弓美が話すのは食事をしたレストランのことだった。
「ん~…いまいちだったねぇ。やっぱりユキオの料理の方がいいわ。」
「うーんそうだね~。」
「今度、うちに来て作ってくれない?ユキオは実家でしょ?だから…。」
「え?いいの?」
「いいよ~。1階は父の店なんだけどね…2階はあたしの家。ちゃんとキッチンもあるよ!」
「いいな~。」
「じゃ、約束ね!」
と、彼女はうれしそうに手を打った。
「…ユミ…?」
「え?」
「よかったら…入らない…?」
一つのホテルを小さく指さしながら、確認をとる…。
弓美は驚いたように、
「あ…ここ…。」
「ウン…。」
「うーん…。」
「………。」
「…あたし…下はまた完全なオトコ…なのよ?」
「ウン…。」
「それでもいいんなら…。」
「ウン…逆に、ユミにオレを見てほしい。」
「…うん…じゃぁ…。
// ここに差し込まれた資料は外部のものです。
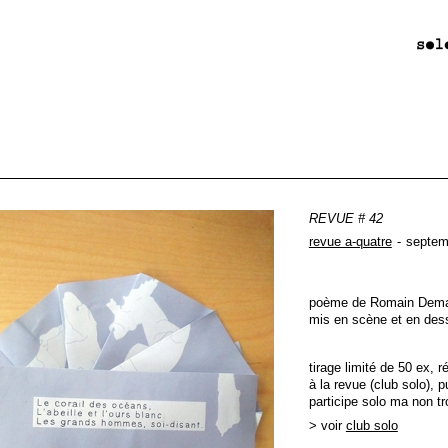
REVUE # 42
revue a-quatre
septem
poème de Romain Demad
mis en scène et en dess
tirage limité de 50 ex, 
à la revue (club solo), 
participe solo ma non tr
> voir
club solo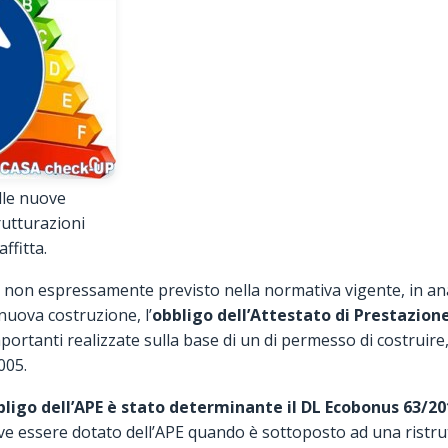
lle nuove
trutturazioni
ffitta.
non espressamente previsto nella normativa vigente, in an
i nuova costruzione, l’
obbligo dell’Attestato di Prestazion
mportanti realizzate sulla base di un di permesso di costruire
005.
bligo dell’APE è stato determinante il DL Ecobonus 63/20
 deve essere dotato dell’APE quando è sottoposto ad una rist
」
ホテルの一室に入る二人…。
「…どうする?」
「…ユミ…」
幸男は、上着を脱ぎ始めた。
肌着を脱いだとき、胸に巻かれたサラシ…。
「???」
「弓美…これがオレなんだ…ほんとうのオレ…。」
そういって、サラシをはずす…。
そこには、弓美の胸にあるのと同じものがついていた…。
「黙っててゴメン…。オレ…。心は男だけど…中身は…。」
「…あは…あはは…。」
「ユミは、今まで出会った誰よりも最高の女なんだ。オレのことも弓美にそう思って欲しいんだ。」
「…ゴメン…急に、いろいろ考えられない…。」
「ウン…そうだよな…。」
「ん………ゴメン。帰るね…。」
「ちょっ…ちょっと…待てよ…。」
「うん…ユキオのこと好きだよ…とっても好き…。でも…ゴメン。今日は帰る…。」
「…そうか…そうだよな…。」
弓美は、黙って部屋のドアを閉めた。
幸男は頭を抱えてベッドに座り込んだ。